-- Opening Marker --

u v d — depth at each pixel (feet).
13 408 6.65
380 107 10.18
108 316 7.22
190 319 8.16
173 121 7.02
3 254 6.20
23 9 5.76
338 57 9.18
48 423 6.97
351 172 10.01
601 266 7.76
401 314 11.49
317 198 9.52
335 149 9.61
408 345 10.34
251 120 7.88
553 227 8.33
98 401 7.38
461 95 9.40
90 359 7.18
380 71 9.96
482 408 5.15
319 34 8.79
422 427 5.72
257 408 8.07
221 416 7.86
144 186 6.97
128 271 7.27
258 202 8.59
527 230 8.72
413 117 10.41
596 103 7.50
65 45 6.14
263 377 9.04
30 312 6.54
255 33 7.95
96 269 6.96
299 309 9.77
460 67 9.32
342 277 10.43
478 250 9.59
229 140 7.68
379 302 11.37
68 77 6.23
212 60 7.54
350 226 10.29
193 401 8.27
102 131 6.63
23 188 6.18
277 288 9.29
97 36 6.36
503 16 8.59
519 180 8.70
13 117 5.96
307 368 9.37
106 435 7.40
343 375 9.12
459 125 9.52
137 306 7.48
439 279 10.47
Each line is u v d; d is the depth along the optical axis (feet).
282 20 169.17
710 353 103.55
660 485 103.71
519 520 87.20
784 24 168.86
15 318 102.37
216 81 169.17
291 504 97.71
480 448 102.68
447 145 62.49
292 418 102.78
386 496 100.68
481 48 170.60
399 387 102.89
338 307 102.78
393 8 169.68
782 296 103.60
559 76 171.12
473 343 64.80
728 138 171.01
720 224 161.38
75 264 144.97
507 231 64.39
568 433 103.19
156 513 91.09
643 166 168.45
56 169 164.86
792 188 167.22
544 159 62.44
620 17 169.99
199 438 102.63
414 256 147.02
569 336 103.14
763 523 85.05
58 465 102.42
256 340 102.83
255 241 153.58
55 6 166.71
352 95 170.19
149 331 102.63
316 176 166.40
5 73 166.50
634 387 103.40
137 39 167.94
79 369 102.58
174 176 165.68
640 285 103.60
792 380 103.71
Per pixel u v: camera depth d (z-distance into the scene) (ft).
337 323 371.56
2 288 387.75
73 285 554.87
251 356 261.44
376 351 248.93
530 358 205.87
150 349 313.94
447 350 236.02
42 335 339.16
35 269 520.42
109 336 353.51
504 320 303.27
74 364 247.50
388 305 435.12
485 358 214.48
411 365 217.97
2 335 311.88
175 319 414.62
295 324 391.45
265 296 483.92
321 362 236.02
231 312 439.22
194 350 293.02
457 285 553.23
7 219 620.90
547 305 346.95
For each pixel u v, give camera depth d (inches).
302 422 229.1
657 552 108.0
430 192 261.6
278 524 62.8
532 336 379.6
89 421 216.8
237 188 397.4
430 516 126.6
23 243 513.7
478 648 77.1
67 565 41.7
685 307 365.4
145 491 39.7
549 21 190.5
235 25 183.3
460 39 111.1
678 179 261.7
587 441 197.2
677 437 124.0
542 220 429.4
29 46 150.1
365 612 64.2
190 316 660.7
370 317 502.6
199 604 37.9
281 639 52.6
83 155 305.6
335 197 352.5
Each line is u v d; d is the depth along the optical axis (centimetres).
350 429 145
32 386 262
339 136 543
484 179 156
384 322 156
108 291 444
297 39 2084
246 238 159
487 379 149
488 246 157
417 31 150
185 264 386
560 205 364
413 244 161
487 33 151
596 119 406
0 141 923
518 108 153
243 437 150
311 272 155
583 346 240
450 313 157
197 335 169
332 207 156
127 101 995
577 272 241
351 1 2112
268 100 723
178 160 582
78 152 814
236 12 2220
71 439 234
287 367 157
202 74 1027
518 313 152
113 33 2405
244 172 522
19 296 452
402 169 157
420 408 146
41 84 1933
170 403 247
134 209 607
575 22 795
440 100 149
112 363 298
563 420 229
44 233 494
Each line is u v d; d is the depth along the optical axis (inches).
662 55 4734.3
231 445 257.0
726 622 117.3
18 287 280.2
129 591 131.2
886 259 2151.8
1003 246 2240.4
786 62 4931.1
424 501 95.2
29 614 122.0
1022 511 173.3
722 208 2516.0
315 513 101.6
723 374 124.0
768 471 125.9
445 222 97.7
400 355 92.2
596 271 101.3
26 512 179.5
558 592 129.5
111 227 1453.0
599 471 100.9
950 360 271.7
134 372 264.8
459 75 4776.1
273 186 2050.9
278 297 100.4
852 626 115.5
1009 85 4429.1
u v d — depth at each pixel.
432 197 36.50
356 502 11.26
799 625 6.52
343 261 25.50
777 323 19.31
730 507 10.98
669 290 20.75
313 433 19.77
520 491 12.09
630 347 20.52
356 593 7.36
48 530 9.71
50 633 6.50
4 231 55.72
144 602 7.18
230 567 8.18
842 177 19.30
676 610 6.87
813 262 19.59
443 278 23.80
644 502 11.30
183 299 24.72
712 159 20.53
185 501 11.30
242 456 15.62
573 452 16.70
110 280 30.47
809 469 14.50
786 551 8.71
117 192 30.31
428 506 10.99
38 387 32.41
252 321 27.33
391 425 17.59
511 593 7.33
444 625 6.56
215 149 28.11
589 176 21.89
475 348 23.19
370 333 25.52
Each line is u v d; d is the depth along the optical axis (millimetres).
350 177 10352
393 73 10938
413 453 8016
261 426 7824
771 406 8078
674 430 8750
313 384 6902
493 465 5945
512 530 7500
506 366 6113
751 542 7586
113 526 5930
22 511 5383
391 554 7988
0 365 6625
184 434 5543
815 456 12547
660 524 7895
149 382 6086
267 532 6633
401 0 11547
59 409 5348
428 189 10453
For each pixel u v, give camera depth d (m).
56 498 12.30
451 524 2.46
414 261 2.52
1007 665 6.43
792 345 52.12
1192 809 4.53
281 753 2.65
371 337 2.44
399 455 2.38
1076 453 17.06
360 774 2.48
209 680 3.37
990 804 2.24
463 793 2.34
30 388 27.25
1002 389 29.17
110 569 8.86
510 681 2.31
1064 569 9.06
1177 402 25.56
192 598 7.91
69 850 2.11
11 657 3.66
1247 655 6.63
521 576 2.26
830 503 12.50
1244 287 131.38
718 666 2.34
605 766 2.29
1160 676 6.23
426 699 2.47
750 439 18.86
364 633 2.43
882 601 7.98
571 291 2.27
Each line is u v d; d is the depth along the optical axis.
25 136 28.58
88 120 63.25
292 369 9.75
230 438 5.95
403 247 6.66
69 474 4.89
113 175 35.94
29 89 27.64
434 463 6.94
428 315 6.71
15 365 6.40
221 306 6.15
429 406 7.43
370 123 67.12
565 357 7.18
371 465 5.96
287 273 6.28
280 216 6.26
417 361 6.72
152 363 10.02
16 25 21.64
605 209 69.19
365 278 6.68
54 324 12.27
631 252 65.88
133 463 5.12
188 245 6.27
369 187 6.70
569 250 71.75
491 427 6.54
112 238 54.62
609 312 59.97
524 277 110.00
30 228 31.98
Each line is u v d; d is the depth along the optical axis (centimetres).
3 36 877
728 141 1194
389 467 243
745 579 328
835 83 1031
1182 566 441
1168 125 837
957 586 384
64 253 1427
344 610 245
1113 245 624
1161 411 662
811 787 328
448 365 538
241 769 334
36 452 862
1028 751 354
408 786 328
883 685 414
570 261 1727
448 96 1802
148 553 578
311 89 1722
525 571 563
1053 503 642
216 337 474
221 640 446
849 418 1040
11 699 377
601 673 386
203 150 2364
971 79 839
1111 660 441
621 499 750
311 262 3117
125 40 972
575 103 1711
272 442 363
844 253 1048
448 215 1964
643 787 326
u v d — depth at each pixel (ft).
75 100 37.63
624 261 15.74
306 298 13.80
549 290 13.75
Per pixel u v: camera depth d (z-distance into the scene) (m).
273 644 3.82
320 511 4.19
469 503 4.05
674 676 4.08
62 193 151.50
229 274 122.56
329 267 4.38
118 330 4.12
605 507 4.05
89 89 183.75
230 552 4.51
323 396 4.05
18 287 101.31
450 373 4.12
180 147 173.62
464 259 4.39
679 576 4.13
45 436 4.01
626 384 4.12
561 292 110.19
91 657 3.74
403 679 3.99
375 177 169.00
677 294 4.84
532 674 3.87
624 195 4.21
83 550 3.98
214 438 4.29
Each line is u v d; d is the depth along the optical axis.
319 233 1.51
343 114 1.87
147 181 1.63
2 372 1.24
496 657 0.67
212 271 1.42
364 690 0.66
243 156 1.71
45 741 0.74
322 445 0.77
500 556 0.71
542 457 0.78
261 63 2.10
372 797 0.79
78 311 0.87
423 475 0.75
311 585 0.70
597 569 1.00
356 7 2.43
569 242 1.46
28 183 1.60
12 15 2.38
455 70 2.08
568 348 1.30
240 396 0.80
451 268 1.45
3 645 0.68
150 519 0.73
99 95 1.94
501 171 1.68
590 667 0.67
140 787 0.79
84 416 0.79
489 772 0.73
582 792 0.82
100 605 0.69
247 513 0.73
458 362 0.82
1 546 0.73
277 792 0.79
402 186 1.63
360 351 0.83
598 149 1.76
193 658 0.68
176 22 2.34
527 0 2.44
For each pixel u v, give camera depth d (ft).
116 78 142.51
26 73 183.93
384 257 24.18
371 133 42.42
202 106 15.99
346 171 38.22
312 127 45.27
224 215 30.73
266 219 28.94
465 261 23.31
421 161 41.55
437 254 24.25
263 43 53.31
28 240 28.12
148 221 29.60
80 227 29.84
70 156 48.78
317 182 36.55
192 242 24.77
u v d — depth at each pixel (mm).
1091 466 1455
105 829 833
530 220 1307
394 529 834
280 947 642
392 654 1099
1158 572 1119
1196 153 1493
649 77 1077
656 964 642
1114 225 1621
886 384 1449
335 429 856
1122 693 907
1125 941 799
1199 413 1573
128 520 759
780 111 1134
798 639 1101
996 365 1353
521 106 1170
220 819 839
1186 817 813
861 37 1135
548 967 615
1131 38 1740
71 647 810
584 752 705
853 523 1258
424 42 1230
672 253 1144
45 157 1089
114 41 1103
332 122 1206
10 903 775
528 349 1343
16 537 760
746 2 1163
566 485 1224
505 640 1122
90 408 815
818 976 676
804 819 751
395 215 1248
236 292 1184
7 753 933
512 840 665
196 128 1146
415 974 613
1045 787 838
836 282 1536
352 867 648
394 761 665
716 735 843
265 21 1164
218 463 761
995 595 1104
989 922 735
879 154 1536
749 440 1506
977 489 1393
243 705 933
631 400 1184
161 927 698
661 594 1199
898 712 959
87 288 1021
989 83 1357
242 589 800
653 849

-- Closing Marker --

Beginning with the line above that contains "849 418 1040", copy each line exactly up to and including the line that contains "395 215 1248", and go no further.

849 418 1040
11 699 377
601 673 386
203 150 2364
971 79 839
1111 660 441
621 499 750
311 262 3117
125 40 972
575 103 1711
272 442 363
844 253 1048
448 215 1964
643 787 326
u v d — depth at each pixel (ft).
75 100 37.63
624 261 15.74
306 298 13.80
549 290 13.75
Per pixel u v: camera depth d (z-distance into the scene) (m).
273 644 3.82
320 511 4.19
469 503 4.05
674 676 4.08
62 193 151.50
229 274 122.56
329 267 4.38
118 330 4.12
605 507 4.05
89 89 183.75
230 552 4.51
323 396 4.05
18 287 101.31
450 373 4.12
180 147 173.62
464 259 4.39
679 576 4.13
45 436 4.01
626 384 4.12
561 292 110.19
91 657 3.74
403 679 3.99
375 177 169.00
677 294 4.84
532 674 3.87
624 195 4.21
83 550 3.98
214 438 4.29
Each line is u v d; d is the depth along the optical axis.
319 233 1.51
343 114 1.87
147 181 1.63
2 372 1.24
496 657 0.67
212 271 1.42
364 690 0.66
243 156 1.71
45 741 0.74
322 445 0.77
500 556 0.71
542 457 0.78
261 63 2.10
372 797 0.79
78 311 0.87
423 475 0.75
311 585 0.70
597 569 1.00
356 7 2.43
569 242 1.46
28 183 1.60
12 15 2.38
455 70 2.08
568 348 1.30
240 396 0.80
451 268 1.45
3 645 0.68
150 519 0.73
99 95 1.94
501 171 1.68
590 667 0.67
140 787 0.79
84 416 0.79
489 772 0.73
582 792 0.82
100 605 0.69
247 513 0.73
458 362 0.82
1 546 0.73
277 792 0.79
402 186 1.63
360 351 0.83
598 149 1.76
193 658 0.68
176 22 2.34
527 0 2.44
For each pixel u v, give camera depth d (ft).
116 78 142.51
26 73 183.93
384 257 24.18
371 133 42.42
202 106 15.99
346 171 38.22
312 127 45.27
224 215 30.73
266 219 28.94
465 261 23.31
421 161 41.55
437 254 24.25
263 43 53.31
28 240 28.12
148 221 29.60
80 227 29.84
70 156 48.78
317 182 36.55
192 242 24.77
u v d — depth at each pixel (mm).
1091 466 1455
105 829 833
530 220 1307
394 529 834
280 947 642
392 654 1099
1158 572 1119
1196 153 1493
649 77 1077
656 964 642
1114 225 1621
886 384 1449
335 429 856
1122 693 907
1125 941 799
1199 413 1573
128 520 759
780 111 1134
798 639 1101
996 365 1353
521 106 1170
220 819 839
1186 817 813
861 37 1135
548 967 615
1131 38 1740
71 647 810
584 752 705
853 523 1258
424 42 1230
672 253 1144
45 157 1089
114 41 1103
332 122 1206
10 903 775
528 349 1343
16 537 760
746 2 1163
566 485 1224
505 640 1122
90 408 815
818 976 676
804 819 751
395 215 1248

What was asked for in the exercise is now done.